You might just be passing through Bundaberg, in Queensland, Australia, but you should really consider stopping for a while. Photo from http://cloud.pleasetakemeto.com.
It’s a funny kind of place, Bundaberg; occasionally pretty, depending on what mood you’re in or how exhausted you are, sometimes full of surprises if you can keep your eyes open for long enough to spot them, and in the fruit and veg picking season, chock full of backpackers looking for work.
I saw Bundaberg, or Bundy as it’s affectionately known as, through the eyes of one such over-worked, under-paid and malnourished backpacker. Not exactly cut out for manual labour, I toiled and sweated myself into a state of exhausted oblivion while there; stumbling along in the heat of the Australian sun trying to pick enough snow peas to fill my seemingly bottomless bucket, sorting sweet potatoes into size categories on a conveyor belt that I swore sped up when it got to me, or plucking tomatoes from vines under the watchful eye of a sexist farmer who seemed to love his job just a little bit too much.
If, like me, you don’t have qualifications or specific skills that mean you might be able to apply for a job while you’re backpacking around Australia (and providing you have a work visa, naturally), when your funds begin to dwindle and the bank of mum and dad appears to have run dry, you might consider similar work to mine in a place just like Bundaberg. In the picking season, work there is plentiful and reasonably reliable, and there are many hostels that will arrange the work for you and often allow you to stay with them at discounted rates. It’s back-breaking labor and you’ll definitely feel as if you’ve really earned every dollar that you’ve made, but it’s money at the end of the day, and your memory bank will thank you for it.

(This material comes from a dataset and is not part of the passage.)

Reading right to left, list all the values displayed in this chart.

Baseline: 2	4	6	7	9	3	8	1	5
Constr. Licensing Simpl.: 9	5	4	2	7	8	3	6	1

But whatever I may have felt about Bundy at the time, I now feel I must pay homage to it, as without such a place, I may not have been able to save up enough money to explore the rest of Australia, and it really does have more to offer than pea picking.
365km north of Brisbane (a 4 hour drive or 6 hour bus journey), and only 10km from the ocean and it’s beautiful beaches, Bundaberg, split in two by The Burnett River, is the southernmost access point to the Great Barrier Reef. If wanting to visit the Reef, both Lady Elliot and Lady Musgrove Island are accessible from Bundaberg or the town of 1770 and both offer amazing opportunities to spot turtles, dolphins, and various other species of marine life, not to mention some beautiful examples of coral and abundant sea birds. The waters are pretty clear all year round and if you’re there at the right season, you may see turtle hatchlings emerging from the sand or migrating humpback whales.

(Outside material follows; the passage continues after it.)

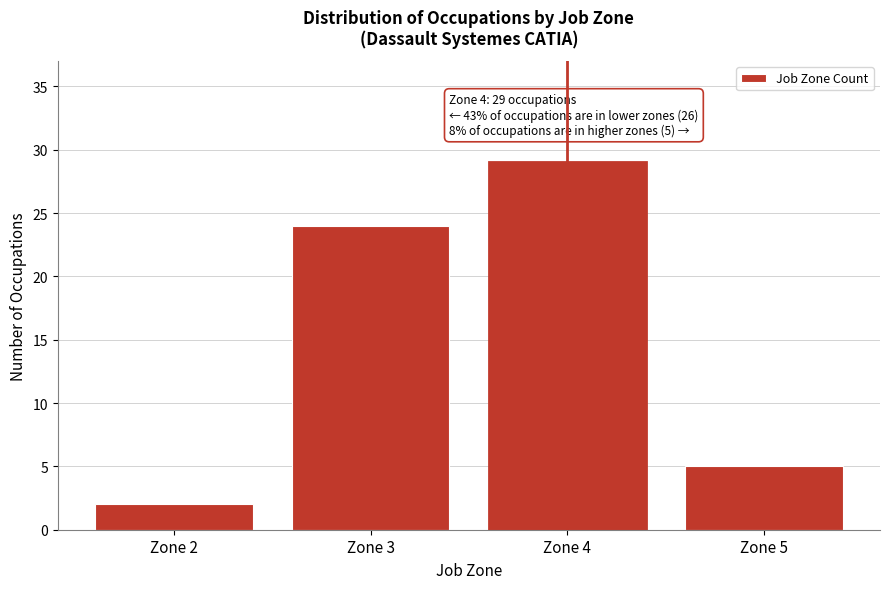

Reading left to right, extract all data points from this chart.

2	24	29	5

Also reknowned for its population of Loggerhead, Flatback and Green turtles, Mon Repos Conservation Park is situated on a mainland beach, and from November to March you can take a night tour to see the turtles coming ashore to lay their eggs, or you may be privvy to the hatchlings emerging from their nests and heading seaward.
There are several remaining wetland areas in the Bundaberg locality; Baldwin Swamp Conservation Park provides the local waterbirds and other wildlife with a popular breeding ground, and Burrum Coast National Park is an area of protected coastal lowland with swamps, wallum heaths and mangroves. From here you can go canoeing, birdwatching, fishing, or simply pitch up a tent at Burrum Point and camp out under the stars.
Often associated with Bundaberg Rum, visitors to the town can spend time at the Bundaberg Rum Distillery and learn more about the production of Australia’s most famous spirit, the first barrel of which was rolled out in 1888.
As I sit and write this, I find myself wishing that I’d had the energy to explore more of Bundy when I was there, and hadn’t just seen it as a place to stay until I’d earned enough money to continue on my travels. So if you find yourself at Bundy, most likely as you’re making your way up or down Australia’s East Coast, by all means stay there and earn yourself some dollars to support the rest of your travels, but do try and see it as more than just a pea pickers paradise.